* _EXERCISE PROMPT_
Report every line of the records below that contains the string "量身定制", copying each such line in full.
[[ MATERIAL PROVIDED, beginning ]]
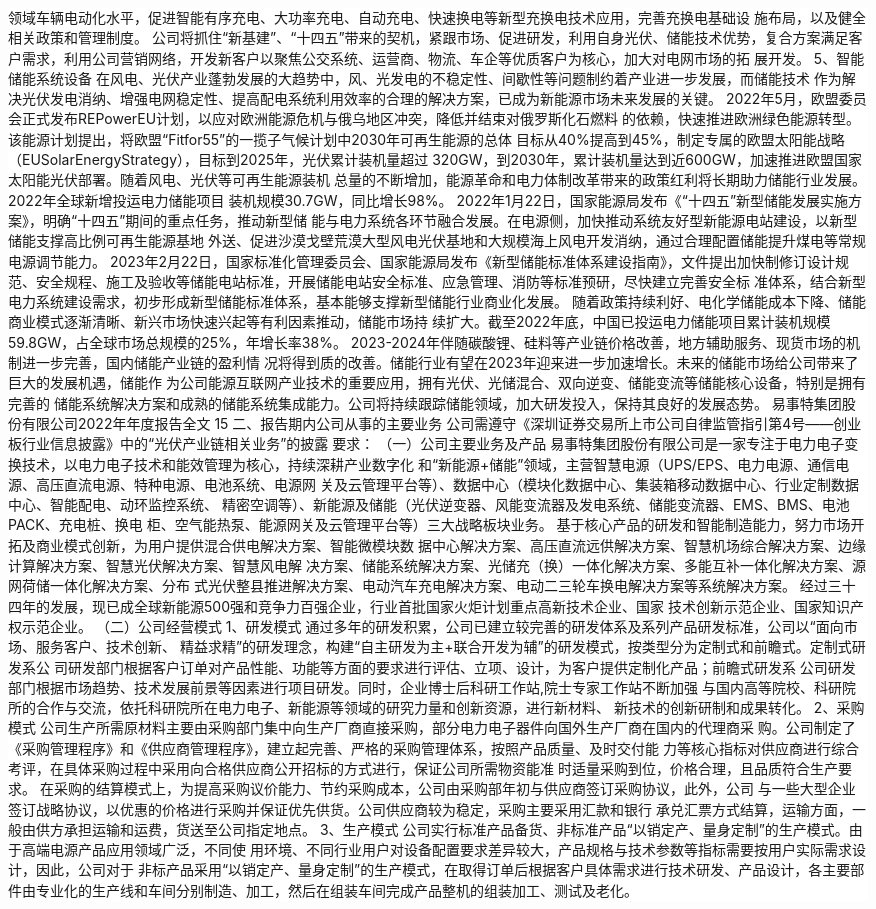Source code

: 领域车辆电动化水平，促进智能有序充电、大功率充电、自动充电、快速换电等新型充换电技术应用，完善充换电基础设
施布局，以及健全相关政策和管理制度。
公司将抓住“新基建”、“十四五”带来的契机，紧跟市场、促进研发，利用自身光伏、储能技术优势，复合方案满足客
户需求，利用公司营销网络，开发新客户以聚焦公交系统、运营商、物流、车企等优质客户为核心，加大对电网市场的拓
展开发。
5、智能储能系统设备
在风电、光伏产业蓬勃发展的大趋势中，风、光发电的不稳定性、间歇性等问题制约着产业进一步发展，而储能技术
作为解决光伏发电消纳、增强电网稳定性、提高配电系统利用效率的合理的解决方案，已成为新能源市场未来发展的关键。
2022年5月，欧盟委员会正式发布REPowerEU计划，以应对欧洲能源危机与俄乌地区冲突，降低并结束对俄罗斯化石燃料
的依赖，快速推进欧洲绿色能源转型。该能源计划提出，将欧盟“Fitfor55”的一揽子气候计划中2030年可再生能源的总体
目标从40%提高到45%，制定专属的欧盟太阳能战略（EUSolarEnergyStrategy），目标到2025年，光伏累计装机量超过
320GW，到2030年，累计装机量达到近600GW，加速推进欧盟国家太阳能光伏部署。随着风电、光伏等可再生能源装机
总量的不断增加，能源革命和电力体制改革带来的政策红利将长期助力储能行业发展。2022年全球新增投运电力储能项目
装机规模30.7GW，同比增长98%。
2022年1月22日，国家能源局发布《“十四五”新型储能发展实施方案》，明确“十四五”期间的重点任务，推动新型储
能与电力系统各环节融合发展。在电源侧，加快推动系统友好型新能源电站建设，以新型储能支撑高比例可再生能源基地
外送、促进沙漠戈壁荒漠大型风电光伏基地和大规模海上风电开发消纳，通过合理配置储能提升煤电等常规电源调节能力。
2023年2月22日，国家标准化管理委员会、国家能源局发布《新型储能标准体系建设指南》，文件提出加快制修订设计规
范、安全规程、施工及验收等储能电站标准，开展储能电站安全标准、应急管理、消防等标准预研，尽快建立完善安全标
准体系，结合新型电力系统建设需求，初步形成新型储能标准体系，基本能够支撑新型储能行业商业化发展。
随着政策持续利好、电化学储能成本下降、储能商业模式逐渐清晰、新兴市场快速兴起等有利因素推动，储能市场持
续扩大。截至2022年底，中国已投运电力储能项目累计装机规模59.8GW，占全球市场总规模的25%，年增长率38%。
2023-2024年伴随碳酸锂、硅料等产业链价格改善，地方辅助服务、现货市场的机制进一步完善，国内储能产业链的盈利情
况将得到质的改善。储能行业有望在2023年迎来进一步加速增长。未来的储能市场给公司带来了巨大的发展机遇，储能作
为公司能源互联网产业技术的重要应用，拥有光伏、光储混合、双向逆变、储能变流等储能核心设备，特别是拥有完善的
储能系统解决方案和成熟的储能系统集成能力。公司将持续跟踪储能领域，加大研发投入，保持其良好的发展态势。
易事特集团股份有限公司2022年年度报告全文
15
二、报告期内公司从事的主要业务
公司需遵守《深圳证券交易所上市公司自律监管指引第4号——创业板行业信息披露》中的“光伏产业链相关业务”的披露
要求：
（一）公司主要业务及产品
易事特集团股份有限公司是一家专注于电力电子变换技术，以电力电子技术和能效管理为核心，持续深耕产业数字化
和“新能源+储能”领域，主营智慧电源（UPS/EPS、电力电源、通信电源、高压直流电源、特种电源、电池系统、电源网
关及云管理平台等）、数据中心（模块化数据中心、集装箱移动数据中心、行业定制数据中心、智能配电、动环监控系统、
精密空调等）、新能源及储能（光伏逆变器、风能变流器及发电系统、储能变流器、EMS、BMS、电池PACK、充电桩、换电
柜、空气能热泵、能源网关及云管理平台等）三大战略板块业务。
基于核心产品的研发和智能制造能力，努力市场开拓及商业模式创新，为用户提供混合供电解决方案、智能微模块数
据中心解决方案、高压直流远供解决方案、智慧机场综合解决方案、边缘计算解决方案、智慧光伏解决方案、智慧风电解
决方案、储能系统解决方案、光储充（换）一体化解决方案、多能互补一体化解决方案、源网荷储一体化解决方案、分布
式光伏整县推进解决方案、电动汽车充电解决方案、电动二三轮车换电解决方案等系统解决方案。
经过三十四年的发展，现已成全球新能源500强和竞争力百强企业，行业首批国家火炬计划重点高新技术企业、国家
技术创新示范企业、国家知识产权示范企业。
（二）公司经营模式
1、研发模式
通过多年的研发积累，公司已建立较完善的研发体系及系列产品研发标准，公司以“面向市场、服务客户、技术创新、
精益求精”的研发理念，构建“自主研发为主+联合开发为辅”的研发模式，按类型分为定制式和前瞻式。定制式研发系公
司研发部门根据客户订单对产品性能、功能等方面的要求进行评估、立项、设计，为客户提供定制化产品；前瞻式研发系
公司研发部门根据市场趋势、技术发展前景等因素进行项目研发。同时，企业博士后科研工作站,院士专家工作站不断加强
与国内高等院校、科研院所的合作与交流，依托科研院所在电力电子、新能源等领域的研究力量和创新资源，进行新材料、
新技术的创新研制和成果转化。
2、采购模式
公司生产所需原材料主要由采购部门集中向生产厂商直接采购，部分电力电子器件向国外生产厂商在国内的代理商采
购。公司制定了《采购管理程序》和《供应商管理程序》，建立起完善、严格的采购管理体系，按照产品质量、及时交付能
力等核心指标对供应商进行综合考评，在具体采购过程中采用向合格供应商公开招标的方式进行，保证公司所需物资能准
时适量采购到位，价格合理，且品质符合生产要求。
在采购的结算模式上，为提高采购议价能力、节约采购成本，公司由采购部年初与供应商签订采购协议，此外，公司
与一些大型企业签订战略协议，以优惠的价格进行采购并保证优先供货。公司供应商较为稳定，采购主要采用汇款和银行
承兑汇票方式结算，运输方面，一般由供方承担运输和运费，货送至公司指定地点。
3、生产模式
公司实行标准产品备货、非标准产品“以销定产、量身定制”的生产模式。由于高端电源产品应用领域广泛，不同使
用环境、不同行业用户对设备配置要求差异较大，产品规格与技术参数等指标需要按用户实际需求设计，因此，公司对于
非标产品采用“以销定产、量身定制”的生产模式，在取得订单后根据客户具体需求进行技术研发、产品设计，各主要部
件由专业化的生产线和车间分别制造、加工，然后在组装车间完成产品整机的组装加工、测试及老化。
[[ MATERIAL PROVIDED, end ]]
[[ MATERIAL PROVIDED, beginning ]]
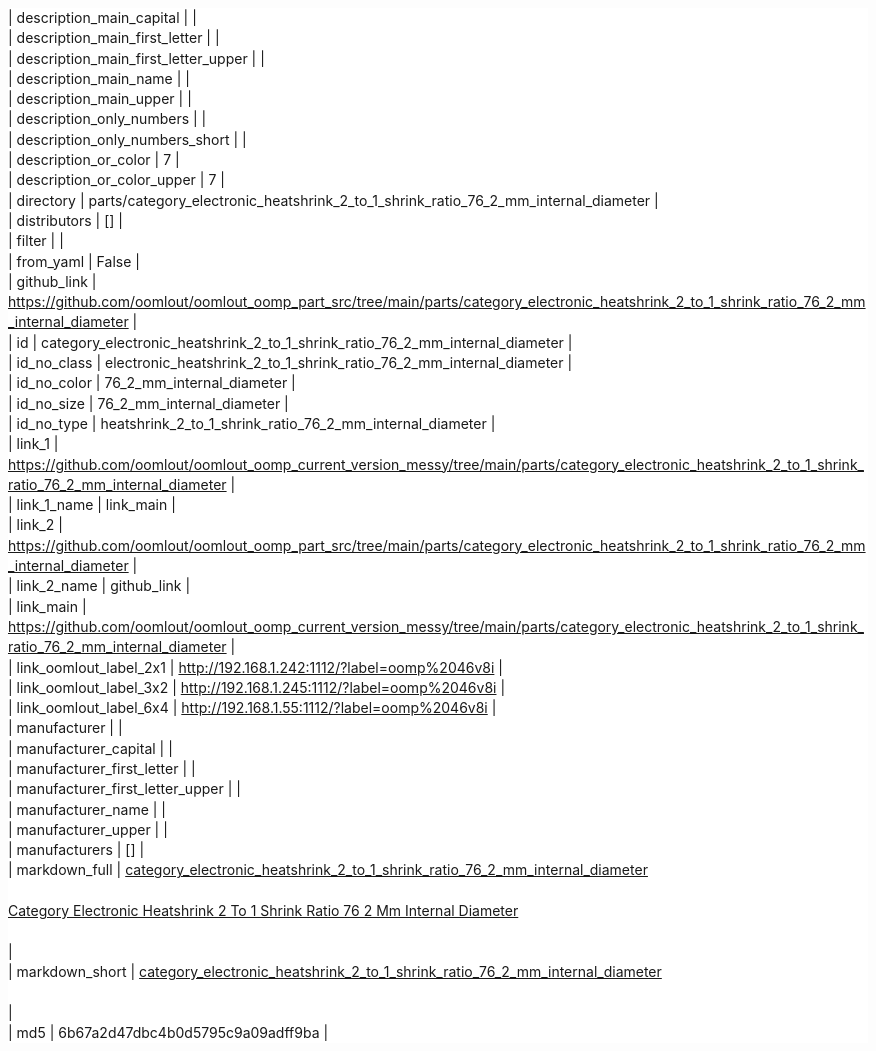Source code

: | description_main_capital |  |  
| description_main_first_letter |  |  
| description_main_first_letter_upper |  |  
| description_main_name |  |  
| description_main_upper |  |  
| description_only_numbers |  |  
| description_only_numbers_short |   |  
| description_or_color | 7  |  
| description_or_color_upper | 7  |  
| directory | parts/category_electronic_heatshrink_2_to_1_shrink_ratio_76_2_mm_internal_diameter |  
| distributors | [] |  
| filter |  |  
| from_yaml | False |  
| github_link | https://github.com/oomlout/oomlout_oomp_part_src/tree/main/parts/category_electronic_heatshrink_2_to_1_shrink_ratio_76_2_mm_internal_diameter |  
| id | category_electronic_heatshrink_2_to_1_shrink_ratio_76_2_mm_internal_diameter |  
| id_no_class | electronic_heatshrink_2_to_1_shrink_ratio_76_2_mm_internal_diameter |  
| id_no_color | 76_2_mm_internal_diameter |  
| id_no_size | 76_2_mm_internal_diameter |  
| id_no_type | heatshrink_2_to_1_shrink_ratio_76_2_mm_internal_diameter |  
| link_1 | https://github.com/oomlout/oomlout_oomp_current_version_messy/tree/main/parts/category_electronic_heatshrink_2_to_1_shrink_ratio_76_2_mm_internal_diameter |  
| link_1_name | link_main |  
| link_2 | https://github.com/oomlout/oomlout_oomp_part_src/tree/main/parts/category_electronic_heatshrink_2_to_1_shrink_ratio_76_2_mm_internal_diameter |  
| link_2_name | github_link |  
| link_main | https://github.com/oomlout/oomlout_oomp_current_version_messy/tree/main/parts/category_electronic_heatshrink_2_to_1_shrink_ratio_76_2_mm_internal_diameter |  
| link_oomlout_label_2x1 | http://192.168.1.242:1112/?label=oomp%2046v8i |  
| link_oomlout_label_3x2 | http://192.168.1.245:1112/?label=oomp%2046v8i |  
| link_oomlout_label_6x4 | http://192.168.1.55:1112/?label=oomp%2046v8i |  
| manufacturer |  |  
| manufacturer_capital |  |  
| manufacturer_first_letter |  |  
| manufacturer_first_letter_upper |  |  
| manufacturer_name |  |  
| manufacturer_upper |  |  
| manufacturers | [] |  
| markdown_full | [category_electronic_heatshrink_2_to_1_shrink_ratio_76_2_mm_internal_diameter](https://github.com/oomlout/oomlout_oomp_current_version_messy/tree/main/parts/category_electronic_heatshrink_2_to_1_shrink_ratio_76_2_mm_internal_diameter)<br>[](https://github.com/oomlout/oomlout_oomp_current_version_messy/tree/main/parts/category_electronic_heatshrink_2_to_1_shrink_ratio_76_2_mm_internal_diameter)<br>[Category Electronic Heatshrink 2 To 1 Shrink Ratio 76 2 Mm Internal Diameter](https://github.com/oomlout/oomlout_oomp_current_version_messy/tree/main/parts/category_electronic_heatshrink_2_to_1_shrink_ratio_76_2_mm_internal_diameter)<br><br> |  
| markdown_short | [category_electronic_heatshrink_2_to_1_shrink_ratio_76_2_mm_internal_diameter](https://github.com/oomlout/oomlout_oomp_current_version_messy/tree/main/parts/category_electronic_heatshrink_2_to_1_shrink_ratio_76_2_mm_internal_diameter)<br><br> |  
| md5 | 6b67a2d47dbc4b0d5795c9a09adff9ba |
[[ MATERIAL PROVIDED, end ]]
* _OUTPUT_
公司实行标准产品备货、非标准产品“以销定产、量身定制”的生产模式。由于高端电源产品应用领域广泛，不同使
非标产品采用“以销定产、量身定制”的生产模式，在取得订单后根据客户具体需求进行技术研发、产品设计，各主要部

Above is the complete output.